I listen to @NPR throughout the day (on most days) and a story on Ohmconnect piqued my interest (it aired 5 days prior to this post). The TLDR on Ohmconnect is that it ostensibly helps you save energy by making you more aware of consumption and can be enabled to control various bits of IoT you have in your abode to curtail wanton power usage.
Such a service requires access to (possibly many) accounts and devices to facilitate said awareness and control. Now, it’s 2017 and there’s this thing called OAuth that makes giving such access quite a bit safer than it was in the “old days” when you pretty much had to give your main username and password out to “connect” things.
It — apparently — is not 2017 wherever Ohmconnect developers reside since they ask for your credentials to every service and integration you want enabled. Don’t believe me? Take a look:
That’s just from (mostly) the non-thermostat integrations. They ask for your credentials for all services. That’s insane.
I can understand that they may need power company credentials since such industries are usually far behind the curve when it comes to internet-enablement. That doesn’t mean it’s A Good Thing to provide said credentials, but it’s a necessary evil when a service provider has no support for OAuth and you really want to use some integration to their portal.
Virtually all of the possible Ohmconnect-supported service integrations have OAuth support. Here’s a list of the ones that do/dont:
- Philips Hue
- Venstar : has commercial support for OAuth but not easily linkable
- Wiser Air
Appears to have no OAuth Support:
- Radio Thermostat (Filtrete)
NOTE: The ones labeled as having no OAuth support may have either commercial OAuth support or hidden OAuth support. I’ll gladly modify the post if you leave a comment with official documentation showing they have OAuth support.
On the plus side, Ohmconnect developers now have some links they can follow to learn about OAuth and fix their woefully insecure service.
Why Are Credentials Bad?
Ohmconnect has to store your credentials for other services either in the clear or in some way that’s easy for them to reverse/decode. That means when criminals breach their servers (yes, when) they’ll get access to all the credentials you’ve entered on all those sites. Even if you’re one of the few who don’t use the same password everywhere and manage credentials in an app like @1Password it’s still both a pain to change them and you’ll be at risk during whatever the time-period is between breach and detection (which can be a very long time).
In the highly unlikely event they are doing the OAuth in the background for you (a complete violation of OAuth principles) they still take and process (and, likely store) your credentials for that transaction.
Either way, the request for and use of credentials is either (at best) a naive attempt at simplifying the user experience or (at worse) a brazen disregard for accepted norms for modern user-service integration for non-obvious reasons.
NOTE: I say “when” above as this would be a lovely target of choice for thieves given the types of data it can collect and the demographic that’s likely to use it.
What Can You Do?
Well, if you’re a current Ohmconnect you can cancel your account and change all the credentials for the services you connected. Yes, I’m being serious. If you really like their service, contact customer support and provide the above links and demand that they use OAuth instead.

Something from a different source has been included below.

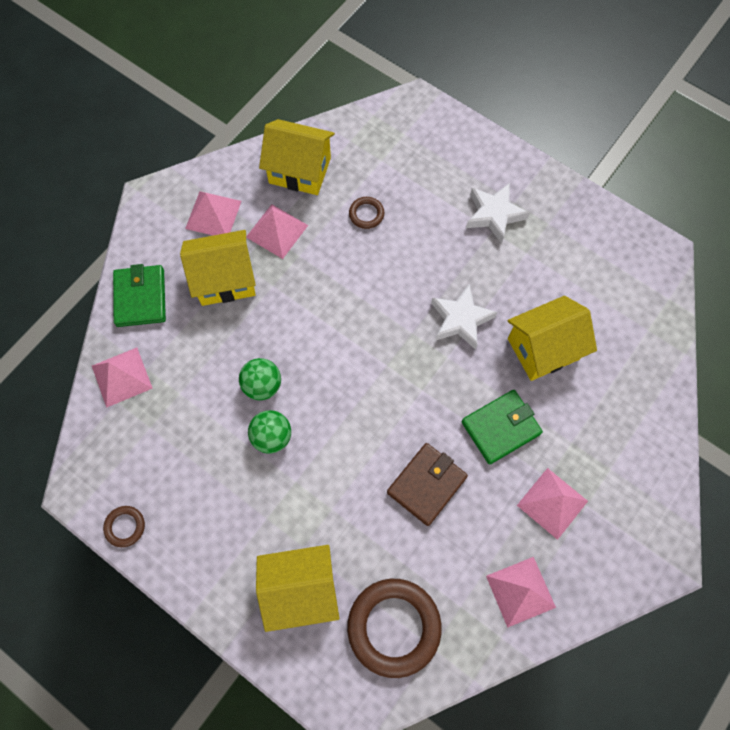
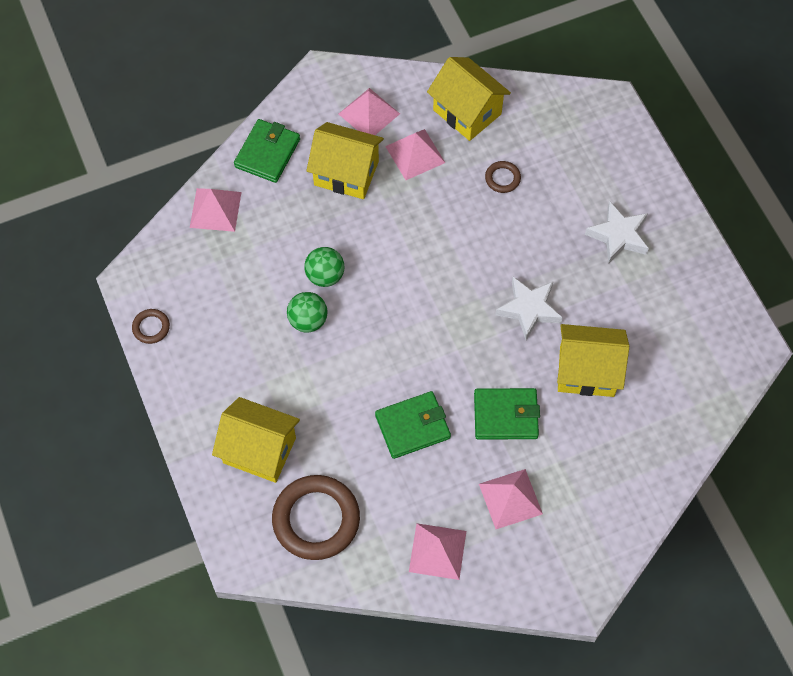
camera: 30 degrees right, 5 degrees down
(427, 485) = (412, 426): brown wallet -> green wallet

You should absolutely not connect the devices/services that are on the “Appears to have no OAuth Support” list above to any third-party service if that service needs your credentials to make the connection. There’s no excuse for a cloud-based service to not support OAuth and there are plenty of choices for home/device control. Pick another brand and use it instead.
If you aren’t an Ohmconnect user, I would not sign up until they support OAuth. By defaulting to the “easy” use of username & password they are showing they really don’t take your security & privacy seriously and that means they really don’t deserve your business.
It is my firm belief that @NPR should either remove the story or issue guidance along with it in text and in audio form. They showcased this company and have all but directly encouraged listeners to use it. Such recommendations should come after much more research, especially security-focused research (they can ask for help with that from many orgs that will give them good advice for free).
In case you’re wondering, I did poke them about this on Twitter immediately after the NPR story and my initial signup attempt but they ignored said poke.
I’m also not providing any links to them given their lax security practices.